Exercise:
Select the lines of the records containing the word "demand" and list them.

Records shown:
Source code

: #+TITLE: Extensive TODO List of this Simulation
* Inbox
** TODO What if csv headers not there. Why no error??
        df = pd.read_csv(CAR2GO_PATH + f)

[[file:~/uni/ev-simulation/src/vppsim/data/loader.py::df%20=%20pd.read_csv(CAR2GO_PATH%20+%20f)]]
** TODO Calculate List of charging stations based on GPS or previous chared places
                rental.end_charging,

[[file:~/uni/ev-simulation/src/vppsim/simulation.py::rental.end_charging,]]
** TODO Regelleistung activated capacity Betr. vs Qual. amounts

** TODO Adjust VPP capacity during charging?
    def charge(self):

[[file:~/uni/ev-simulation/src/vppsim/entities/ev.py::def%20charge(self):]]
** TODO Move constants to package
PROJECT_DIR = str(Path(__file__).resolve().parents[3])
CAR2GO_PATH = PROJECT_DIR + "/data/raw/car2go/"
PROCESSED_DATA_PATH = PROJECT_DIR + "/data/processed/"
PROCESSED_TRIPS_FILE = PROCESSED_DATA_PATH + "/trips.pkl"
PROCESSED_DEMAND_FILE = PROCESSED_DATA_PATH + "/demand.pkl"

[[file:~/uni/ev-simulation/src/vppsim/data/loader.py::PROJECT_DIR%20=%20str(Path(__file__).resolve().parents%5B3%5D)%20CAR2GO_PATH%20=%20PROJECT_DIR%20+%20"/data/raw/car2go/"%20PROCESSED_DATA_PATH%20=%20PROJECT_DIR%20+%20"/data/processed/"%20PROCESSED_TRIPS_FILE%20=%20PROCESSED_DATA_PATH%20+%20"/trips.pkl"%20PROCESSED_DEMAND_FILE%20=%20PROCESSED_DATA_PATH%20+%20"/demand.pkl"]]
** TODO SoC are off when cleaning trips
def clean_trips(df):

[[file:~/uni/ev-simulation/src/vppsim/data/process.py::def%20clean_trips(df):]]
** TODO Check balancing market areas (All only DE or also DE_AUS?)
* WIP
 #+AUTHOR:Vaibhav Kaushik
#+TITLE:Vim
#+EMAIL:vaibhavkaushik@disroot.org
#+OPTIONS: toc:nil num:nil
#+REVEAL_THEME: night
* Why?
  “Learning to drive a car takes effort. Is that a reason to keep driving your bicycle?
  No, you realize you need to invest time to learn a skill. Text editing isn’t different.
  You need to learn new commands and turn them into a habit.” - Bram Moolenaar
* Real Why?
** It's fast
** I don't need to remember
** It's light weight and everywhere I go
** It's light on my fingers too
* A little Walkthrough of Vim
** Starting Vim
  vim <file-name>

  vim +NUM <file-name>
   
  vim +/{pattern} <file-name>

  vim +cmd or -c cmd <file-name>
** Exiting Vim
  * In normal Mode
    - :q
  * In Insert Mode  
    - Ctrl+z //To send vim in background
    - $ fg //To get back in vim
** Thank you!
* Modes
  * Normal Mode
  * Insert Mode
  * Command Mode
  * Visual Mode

Solution to the exercise:
PROCESSED_DEMAND_FILE = PROCESSED_DATA_PATH + "/demand.pkl"
[[file:~/uni/ev-simulation/src/vppsim/data/loader.py::PROJECT_DIR%20=%20str(Path(__file__).resolve().parents%5B3%5D)%20CAR2GO_PATH%20=%20PROJECT_DIR%20+%20"/data/raw/car2go/"%20PROCESSED_DATA_PATH%20=%20PROJECT_DIR%20+%20"/data/processed/"%20PROCESSED_TRIPS_FILE%20=%20PROCESSED_DATA_PATH%20+%20"/trips.pkl"%20PROCESSED_DEMAND_FILE%20=%20PROCESSED_DATA_PATH%20+%20"/demand.pkl"]]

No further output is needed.